··· Provided information ···
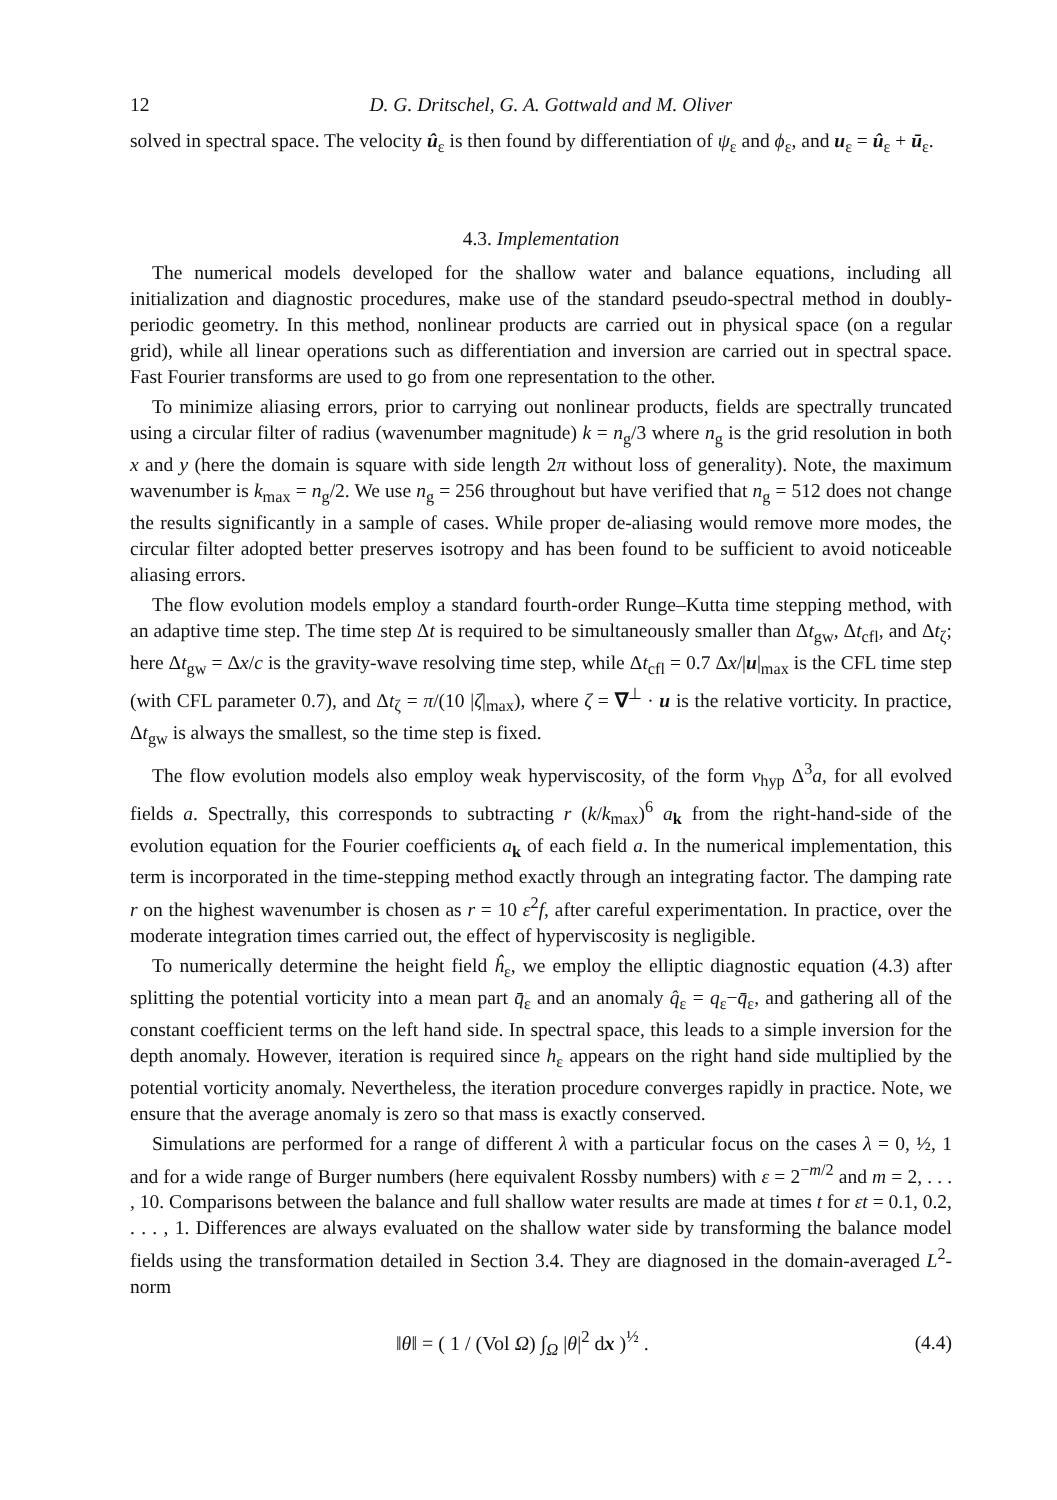12 D. G. Dritschel, G. A. Gottwald and M. Oliver
solved in spectral space. The velocity û<sub>ε</sub> is then found by differentiation of ψ<sub>ε</sub> and ϕ<sub>ε</sub>, and u<sub>ε</sub> = û<sub>ε</sub> + ū<sub>ε</sub>.
4.3. Implementation
The numerical models developed for the shallow water and balance equations, including all initialization and diagnostic procedures, make use of the standard pseudo-spectral method in doubly-periodic geometry. In this method, nonlinear products are carried out in physical space (on a regular grid), while all linear operations such as differentiation and inversion are carried out in spectral space. Fast Fourier transforms are used to go from one representation to the other.
To minimize aliasing errors, prior to carrying out nonlinear products, fields are spectrally truncated using a circular filter of radius (wavenumber magnitude) k = n<sub>g</sub>/3 where n<sub>g</sub> is the grid resolution in both x and y (here the domain is square with side length 2π without loss of generality). Note, the maximum wavenumber is k<sub>max</sub> = n<sub>g</sub>/2. We use n<sub>g</sub> = 256 throughout but have verified that n<sub>g</sub> = 512 does not change the results significantly in a sample of cases. While proper de-aliasing would remove more modes, the circular filter adopted better preserves isotropy and has been found to be sufficient to avoid noticeable aliasing errors.
The flow evolution models employ a standard fourth-order Runge–Kutta time stepping method, with an adaptive time step. The time step Δt is required to be simultaneously smaller than Δt<sub>gw</sub>, Δt<sub>cfl</sub>, and Δt<sub>ζ</sub>; here Δt<sub>gw</sub> = Δx/c is the gravity-wave resolving time step, while Δt<sub>cfl</sub> = 0.7 Δx/|u|<sub>max</sub> is the CFL time step (with CFL parameter 0.7), and Δt<sub>ζ</sub> = π/(10 |ζ|<sub>max</sub>), where ζ = ∇<sup>⊥</sup> · u is the relative vorticity. In practice, Δt<sub>gw</sub> is always the smallest, so the time step is fixed.
The flow evolution models also employ weak hyperviscosity, of the form ν<sub>hyp</sub> Δ<sup>3</sup>a, for all evolved fields a. Spectrally, this corresponds to subtracting r (k/k<sub>max</sub>)<sup>6</sup> a<sub>k</sub> from the right-hand-side of the evolution equation for the Fourier coefficients a<sub>k</sub> of each field a. In the numerical implementation, this term is incorporated in the time-stepping method exactly through an integrating factor. The damping rate r on the highest wavenumber is chosen as r = 10 ε<sup>2</sup>f, after careful experimentation. In practice, over the moderate integration times carried out, the effect of hyperviscosity is negligible.
To numerically determine the height field ĥ<sub>ε</sub>, we employ the elliptic diagnostic equation (4.3) after splitting the potential vorticity into a mean part q̄<sub>ε</sub> and an anomaly q̂<sub>ε</sub> = q<sub>ε</sub>−q̄<sub>ε</sub>, and gathering all of the constant coefficient terms on the left hand side. In spectral space, this leads to a simple inversion for the depth anomaly. However, iteration is required since h<sub>ε</sub> appears on the right hand side multiplied by the potential vorticity anomaly. Nevertheless, the iteration procedure converges rapidly in practice. Note, we ensure that the average anomaly is zero so that mass is exactly conserved.
Simulations are performed for a range of different λ with a particular focus on the cases λ = 0, ½, 1 and for a wide range of Burger numbers (here equivalent Rossby numbers) with ε = 2<sup>−m/2</sup> and m = 2, . . . , 10. Comparisons between the balance and full shallow water results are made at times t for εt = 0.1, 0.2, . . . , 1. Differences are always evaluated on the shallow water side by transforming the balance model fields using the transformation detailed in Section 3.4. They are diagnosed in the domain-averaged L<sup>2</sup>-norm
‖θ‖ = ( 1 / (Vol Ω) ∫<sub>Ω</sub> |θ|<sup>2</sup> dx )<sup>½</sup> . (4.4)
···
What you should do » Find each line in the data above with the word "right", then copy it.

Solved exercise »
The flow evolution models also employ weak hyperviscosity, of the form ν<sub>hyp</sub> Δ<sup>3</sup>a, for all evolved fields a. Spectrally, this corresponds to subtracting r (k/k<sub>max</sub>)<sup>6</sup> a<sub>k</sub> from the right-hand-side of the evolution equation for the Fourier coefficients a<sub>k</sub> of each field a. In the numerical implementation, this term is incorporated in the time-stepping method exactly through an integrating factor. The damping rate r on the highest wavenumber is chosen as r = 10 ε<sup>2</sup>f, after careful experimentation. In practice, over the moderate integration times carried out, the effect of hyperviscosity is negligible.
To numerically determine the height field ĥ<sub>ε</sub>, we employ the elliptic diagnostic equation (4.3) after splitting the potential vorticity into a mean part q̄<sub>ε</sub> and an anomaly q̂<sub>ε</sub> = q<sub>ε</sub>−q̄<sub>ε</sub>, and gathering all of the constant coefficient terms on the left hand side. In spectral space, this leads to a simple inversion for the depth anomaly. However, iteration is required since h<sub>ε</sub> appears on the right hand side multiplied by the potential vorticity anomaly. Nevertheless, the iteration procedure converges rapidly in practice. Note, we ensure that the average anomaly is zero so that mass is exactly conserved.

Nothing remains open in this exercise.